Первые коршуны | страница 61



— Аллах тебя крой бородою за правду… Мне-то ее и нужно. Я бакшиш[48] не пожалую… Бакшиш бери, а правду говори! Без люди я пана боюсь.

— Его не бояться? Ой-ой! Так что ж, мы тебе поможем… Я вот все время был конюшим… Коней всех знаю от хвоста до гривы. Я б то не знал его! Это я недавно отпросился на спочинок в воротари: тут, известно, только ешь да спи… А коло коней много труда… Думаешь, не много? Ого! Так я к Миките.

— Вот и аман,[49] знаешь что? Гайда до шинка! Выпьем ракии,[50] меду… Приятель будешь, и Микиту зови.

— Гм! — почесал воротарь затылок. — Конечно, за келехом разговаривать способней. Еще бы не способней? Только вашему же брату — ракия законом запрещена?

— Закон в кожна сторона другой: в чужа сторона со своей закон не ходи!

— Хе-хе! Это ты ловко и хоть не нашей веры, а, видно, добрячей души… Только как бы это уладить? Миките-то вольно, а мне вот… А я, впрочем, что? Разве не воротарь? Харька попрошу за себя постоять, а сам, мовляв, по пыльному делу… Так, как! — сплюнул он в сторону, почесал еще раз между лопаток и, одевши торопливо керею, добавил — Подожди же, свате, здесь, я зараз.

Через полчаса три новых приятеля сидели уже в отдельной светлице лейзаровского другого шинка, что стоял на Житнем торгу, и вели за ковшами оковытой да меду дружескую беседу.

Сначала татарин повел разговор о посторонних предметах, не касаясь коней: о Киеве, о торговле, о мещанах, — да все подливал своим собеседникам трунков, потом, когда у них припухли глаза, а на багровых лицах выступили крупные капли пота, он перешел к расспросам о ихнем хозяине, о житье-бытье поселян в его маетностях, о челяди. Для собеседников эта тема пришлась по душе; но пока оковита не отуманила совсем их голов, то воротарь отчасти хвастался своим паном, а Микита, несловоохотливый по характеру, угрюмо молчал.

— Э, ты, брат, нашего Ходыку голыми руками не возьмешь, — разглагольствовал воротарь, закуривая свою люльку, — ты думаешь, возьмешь?

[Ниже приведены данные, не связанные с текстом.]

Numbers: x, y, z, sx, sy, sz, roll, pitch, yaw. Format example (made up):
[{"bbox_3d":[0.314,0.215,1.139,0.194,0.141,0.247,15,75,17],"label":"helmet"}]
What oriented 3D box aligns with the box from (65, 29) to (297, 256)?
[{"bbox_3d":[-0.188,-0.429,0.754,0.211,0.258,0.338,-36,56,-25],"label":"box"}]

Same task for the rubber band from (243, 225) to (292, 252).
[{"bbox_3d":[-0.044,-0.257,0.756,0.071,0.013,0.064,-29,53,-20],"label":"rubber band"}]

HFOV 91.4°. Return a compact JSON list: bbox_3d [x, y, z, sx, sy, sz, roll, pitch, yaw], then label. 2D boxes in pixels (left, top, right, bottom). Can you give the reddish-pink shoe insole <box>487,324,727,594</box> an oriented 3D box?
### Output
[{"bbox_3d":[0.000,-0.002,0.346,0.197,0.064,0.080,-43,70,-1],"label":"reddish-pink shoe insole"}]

Го-го! Опечешься: раз, добра у него — так полсвета награблено, другое — голова — что твой кавун, а третье — разуму — два клало, третий утоптывал… Ну, а про ехидство и не спрашивай… Го-го! Лысую гору знаешь?

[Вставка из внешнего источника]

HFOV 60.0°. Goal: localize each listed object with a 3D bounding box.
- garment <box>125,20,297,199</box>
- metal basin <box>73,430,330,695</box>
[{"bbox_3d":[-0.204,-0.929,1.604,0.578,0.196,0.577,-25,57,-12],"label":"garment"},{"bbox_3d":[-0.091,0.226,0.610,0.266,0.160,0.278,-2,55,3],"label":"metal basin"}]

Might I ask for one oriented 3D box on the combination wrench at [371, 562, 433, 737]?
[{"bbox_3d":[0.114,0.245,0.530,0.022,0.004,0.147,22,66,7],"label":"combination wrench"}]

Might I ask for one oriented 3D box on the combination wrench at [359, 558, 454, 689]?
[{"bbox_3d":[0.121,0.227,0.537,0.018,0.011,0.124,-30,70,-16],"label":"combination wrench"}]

— Ох-ох! — помотал головой Микита.

— Какая такая Лысая? — спросил татарин.

— Какой же ты, братец, человек, коли в Киеве Лысой горы не знаешь? Спроси воротаря. Го-го! Воротарь все знает, все бачит; да там все ведьмы шабаш справляют?

— Ой, что ты?

— Верно, коли я говорю, так верно! Выходит, наш дидыч над ними, над клятыми ведьмами, старостой.